Veiligheidsinstructies
Machine aan- en loskoppelen
18
De machine uitsluitend aan geschikte tractors aankoppelen en
met geschikte tractors transporteren!
De machine volgens de voorschriften aan de voorgeschreven
koppelinrichtingen aankoppelen!
Bij het aankoppelen van de machine aan de voor- en/of
achterkant van een tractor mogen de volgende waarden niet
overschreden worden:
het toelaatbare totale gewicht van de tractor,
de toelaatbare aslasten van de tractor,
de toelaatbare gewichtsbelasting op het koppelpunt van de
tractor,
het toelaatbare trekvermogen van de koppelinrichting,
de toelaatbare draagkracht van de banden van de tractor!

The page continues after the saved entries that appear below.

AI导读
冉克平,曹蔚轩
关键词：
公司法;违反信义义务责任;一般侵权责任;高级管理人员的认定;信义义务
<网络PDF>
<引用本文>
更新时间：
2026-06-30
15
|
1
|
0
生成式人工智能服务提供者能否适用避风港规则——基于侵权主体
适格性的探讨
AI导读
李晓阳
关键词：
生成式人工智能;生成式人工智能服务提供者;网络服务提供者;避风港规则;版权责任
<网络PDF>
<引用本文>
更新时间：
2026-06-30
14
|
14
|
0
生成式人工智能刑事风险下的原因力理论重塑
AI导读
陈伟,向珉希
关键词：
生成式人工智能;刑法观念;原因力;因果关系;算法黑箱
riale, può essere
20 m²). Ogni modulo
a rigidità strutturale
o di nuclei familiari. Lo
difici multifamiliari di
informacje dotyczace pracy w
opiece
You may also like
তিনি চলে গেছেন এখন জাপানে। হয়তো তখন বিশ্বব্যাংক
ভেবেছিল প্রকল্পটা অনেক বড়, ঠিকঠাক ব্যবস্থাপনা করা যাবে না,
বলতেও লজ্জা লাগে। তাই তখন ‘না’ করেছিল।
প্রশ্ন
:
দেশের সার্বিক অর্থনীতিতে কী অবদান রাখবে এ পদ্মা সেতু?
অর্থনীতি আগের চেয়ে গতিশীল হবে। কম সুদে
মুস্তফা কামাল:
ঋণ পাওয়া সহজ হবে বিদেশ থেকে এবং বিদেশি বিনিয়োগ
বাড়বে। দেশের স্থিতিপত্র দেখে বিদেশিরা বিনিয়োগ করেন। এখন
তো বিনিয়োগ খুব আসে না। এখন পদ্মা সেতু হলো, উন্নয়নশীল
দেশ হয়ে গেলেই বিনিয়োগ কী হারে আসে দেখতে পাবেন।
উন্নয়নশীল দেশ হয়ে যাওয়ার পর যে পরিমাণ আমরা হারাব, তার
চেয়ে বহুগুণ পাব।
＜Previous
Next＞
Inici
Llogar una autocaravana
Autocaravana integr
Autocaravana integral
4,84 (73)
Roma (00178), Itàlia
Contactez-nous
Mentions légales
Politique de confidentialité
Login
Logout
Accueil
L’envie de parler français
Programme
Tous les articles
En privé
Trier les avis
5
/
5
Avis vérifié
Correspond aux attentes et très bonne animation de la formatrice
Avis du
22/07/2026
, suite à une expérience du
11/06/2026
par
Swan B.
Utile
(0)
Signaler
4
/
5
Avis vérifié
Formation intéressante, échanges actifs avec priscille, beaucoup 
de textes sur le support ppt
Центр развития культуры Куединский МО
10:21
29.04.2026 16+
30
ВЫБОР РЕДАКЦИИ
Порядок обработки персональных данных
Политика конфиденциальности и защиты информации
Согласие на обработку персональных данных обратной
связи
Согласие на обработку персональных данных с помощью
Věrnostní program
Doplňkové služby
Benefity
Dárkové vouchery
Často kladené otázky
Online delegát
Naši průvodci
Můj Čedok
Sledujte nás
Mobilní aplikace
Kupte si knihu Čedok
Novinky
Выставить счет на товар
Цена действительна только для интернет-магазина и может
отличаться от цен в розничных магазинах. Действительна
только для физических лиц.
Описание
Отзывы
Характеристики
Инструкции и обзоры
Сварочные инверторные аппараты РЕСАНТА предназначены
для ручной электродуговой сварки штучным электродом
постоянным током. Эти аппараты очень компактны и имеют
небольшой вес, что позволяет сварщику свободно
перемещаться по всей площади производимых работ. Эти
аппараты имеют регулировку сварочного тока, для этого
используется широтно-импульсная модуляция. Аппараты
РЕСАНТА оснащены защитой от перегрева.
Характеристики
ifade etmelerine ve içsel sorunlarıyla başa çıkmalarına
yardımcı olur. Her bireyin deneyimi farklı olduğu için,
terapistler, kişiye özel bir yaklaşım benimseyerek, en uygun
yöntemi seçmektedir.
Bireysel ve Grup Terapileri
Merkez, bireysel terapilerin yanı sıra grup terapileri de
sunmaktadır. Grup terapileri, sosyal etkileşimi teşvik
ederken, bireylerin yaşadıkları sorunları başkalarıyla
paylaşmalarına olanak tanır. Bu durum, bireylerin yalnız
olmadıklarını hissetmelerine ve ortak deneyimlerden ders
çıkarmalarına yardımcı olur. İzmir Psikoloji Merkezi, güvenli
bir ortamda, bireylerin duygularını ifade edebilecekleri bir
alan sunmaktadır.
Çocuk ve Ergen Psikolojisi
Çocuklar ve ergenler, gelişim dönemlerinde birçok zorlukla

Tractor en machine beveiligen tegen wegrollen, voordat de
machine aan- of losgekoppeld wordt!
Het is verboden dat zich personen tussen de tractor en de
machine bevinden, als de tractor naar de machine toe rijdt of als
de hydraulische driepuntsinrichting geactiveerd wordt!
Personen die de bestuurder willen dirigeren, mogen dit
uitsluitend doen, terwijl ze naast de voertuigen staan en mogen
pas tussen de voertuigen gaan staan, als deze tot stilstand
gekomen zijn.
Bij het aan- en loskoppelen van de machine de noodzakelijke
steunvoorzieningen in de betreffende steunpositie zetten
(stabiliteit)!
Bij het gebruik van de steunvoorzieningen kan gevaar ontstaan
doordat personen bekneld raken of zich schuren!
Bij het aan- en loskoppelen van de machine steeds heel
voorzichtig zijn! Tussen de tractor en de machine zijn er knel,
kneus- en schuurplekken in de buurt van de koppelplekken!
Het is verboden dat zich personen tussen de tractor en de
machine bevinden, als de hydraulische driepuntsinrichting
geactiveerd wordt!
Gekoppelde voedingsleidingen controleren. Gekoppelde
voedingsleidingen:
moeten bij het rijden door een bocht soepel meebewegen,
zonder dat er spanning, een knik of een schuurplek
ontstaat,
mogen niet tegen andere componenten aan schuren!
De losgekoppelde machine steeds stabiel neerzetten!